Olivier Boumal

Personal information
- Full name: Olivier Junior Boumal
- Date of birth: 17 September 1989 (age 36)
- Place of birth: Douala, Cameroon
- Height: 1.74 m (5 ft 9 in)
- Position: Winger

Youth career
- George Fominyen FC
- CFF Paris
- Saint-Étienne
- Albacete Balompié

Senior career*
- Years: Team / Apps / (Gls)
- 2010–2012: Panetolikos / 40 / (3)
- 2012–2013: Astra Giurgiu / 0 / (0)
- 2013: Levadiakos / 3 / (0)
- 2013–2014: Iraklis Psachna / 23 / (10)
- 2014–2016: Panionios / 46 / (9)
- 2016–2017: Panathinaikos / 29 / (2)
- 2017: Liaoning Whowin / 11 / (2)
- 2018: Yokohama F. Marinos / 15 / (2)
- 2019: Panionios / 9 / (1)
- 2020–2021: Saburtalo Tbilisi / 8 / (0)
- 2021–2022: Newcastle Jets / 20 / (4)
- 2022–2023: Al-Merrikh SC

International career^{‡}
- 2009: Cameroon U-20 / 3 / (0)
- 2017–2019: Cameroon / 7 / (0)

= Olivier Boumal =

Cameroonian footballer

Olivier Boumal (born 17 September 1989) is a Cameroonian professional footballer who last played as a winger for Al-Merrikh SC. Between 2017 and 2019 he made six appearances for the Cameroon national team.

==Career==
Boumal began his career with George Fominyen FC before moving to Europe in 2005 signing with CFF Paris. After one year with the team from Paris he joined the youth and reserve team of AS Saint-Étienne.

In January 2010, he signed a 2.5-year contract with Super League club Panetolikos, after a successful trial. He also played for Levadiakos and Iraklis Psachna.

In summer 2014, Boumal signed a two-year contract to Panionios for an undisclosed fee.

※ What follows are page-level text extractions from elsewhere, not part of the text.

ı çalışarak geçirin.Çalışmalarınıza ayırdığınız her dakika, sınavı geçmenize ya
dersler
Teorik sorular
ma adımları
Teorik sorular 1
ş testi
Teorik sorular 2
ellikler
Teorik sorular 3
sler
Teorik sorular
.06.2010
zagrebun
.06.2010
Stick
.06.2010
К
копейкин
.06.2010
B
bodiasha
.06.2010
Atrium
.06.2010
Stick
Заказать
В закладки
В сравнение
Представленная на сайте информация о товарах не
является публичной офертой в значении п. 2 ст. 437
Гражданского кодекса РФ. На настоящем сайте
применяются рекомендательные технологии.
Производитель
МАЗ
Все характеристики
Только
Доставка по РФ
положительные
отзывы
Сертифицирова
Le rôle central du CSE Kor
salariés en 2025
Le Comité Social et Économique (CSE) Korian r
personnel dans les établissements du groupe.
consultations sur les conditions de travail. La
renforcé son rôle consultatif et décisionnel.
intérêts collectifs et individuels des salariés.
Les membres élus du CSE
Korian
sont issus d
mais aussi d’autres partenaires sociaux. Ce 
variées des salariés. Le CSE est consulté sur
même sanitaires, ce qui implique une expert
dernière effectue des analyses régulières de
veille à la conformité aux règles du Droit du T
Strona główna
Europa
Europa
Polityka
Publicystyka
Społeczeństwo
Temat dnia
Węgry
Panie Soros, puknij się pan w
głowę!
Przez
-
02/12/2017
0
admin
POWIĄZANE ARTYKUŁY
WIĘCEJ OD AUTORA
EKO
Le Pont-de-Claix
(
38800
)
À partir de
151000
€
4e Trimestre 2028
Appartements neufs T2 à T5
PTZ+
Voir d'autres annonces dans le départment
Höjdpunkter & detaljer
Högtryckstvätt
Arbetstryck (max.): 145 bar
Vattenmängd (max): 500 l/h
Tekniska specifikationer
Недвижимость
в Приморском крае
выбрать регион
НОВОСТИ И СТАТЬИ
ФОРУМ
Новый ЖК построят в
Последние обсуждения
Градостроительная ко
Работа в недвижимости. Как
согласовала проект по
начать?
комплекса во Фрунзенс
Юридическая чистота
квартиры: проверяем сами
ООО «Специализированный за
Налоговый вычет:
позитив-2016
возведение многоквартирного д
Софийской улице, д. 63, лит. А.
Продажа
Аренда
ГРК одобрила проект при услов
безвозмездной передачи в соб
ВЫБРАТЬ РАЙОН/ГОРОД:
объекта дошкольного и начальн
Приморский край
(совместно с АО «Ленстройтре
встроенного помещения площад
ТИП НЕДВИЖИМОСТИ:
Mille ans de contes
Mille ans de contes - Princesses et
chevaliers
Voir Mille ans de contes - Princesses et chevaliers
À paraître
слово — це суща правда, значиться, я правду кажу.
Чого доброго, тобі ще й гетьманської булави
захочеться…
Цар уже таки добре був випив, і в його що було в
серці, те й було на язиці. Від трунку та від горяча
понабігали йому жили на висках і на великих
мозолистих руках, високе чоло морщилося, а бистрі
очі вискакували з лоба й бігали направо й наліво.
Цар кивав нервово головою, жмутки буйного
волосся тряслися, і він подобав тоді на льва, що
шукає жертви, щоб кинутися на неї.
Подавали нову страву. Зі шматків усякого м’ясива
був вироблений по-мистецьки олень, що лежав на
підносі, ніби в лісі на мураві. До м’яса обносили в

At the end of 2014–15 season, he was linked with a move to Turkish club Mersin İdmanyurdu.

On 23 December 2015, Boumal joined Panathinaikos on a 2.5-year contract for a reported transfer fee of €400,000 plus one Panathinaikos player Christos Donis, Kostas Triantafyllopoulos and Diamantis Chouchoumis. On 11 January 2016, he made his club debut by having an appearance along with a late goal, helping his club to a 2–0 win against AEL Kalloni. On 31 January 2016, in a 3–2 away win against Platanias, Boumal broke his collarbone which required surgery and would keep him out of action for 4–6 weeks.

On 6 July 2017, Boumal signed 1.5-season contract with Chinese Super League club Liaoning Whowin for a €2.2 million fee, leaving Panathinaikos after 18 months.

On 14 February 2019, he returned to Panionios on a free transfer.

Boumal joined FC Saburtalo Tbilisi of the Georgian Erovnuli Liga in August 2020 on a one-year contract.

In August 2021, Boumal joined Australian club Newcastle Jets on a one-year contract.

==International career==
Boumal played for the Cameroon national under-20 football team the 2009 FIFA U-20 World Cup.

On 29 May 2017, Olivier Bumal was included for the first time in Cameroon's squad for Morocco on 10 June for the 2019 Africa Cup of Nations qualifiers and the Confederations Cup to be held from 17 June to 2 July in Russia. Cameroon will participate in the second group with Chile, Australia and Germany, representing Africa. On 10 June 2017, he made his international debut as a late substitute in a 1–0 2019 Africa Cup of Nations qualifiers win against Morocco.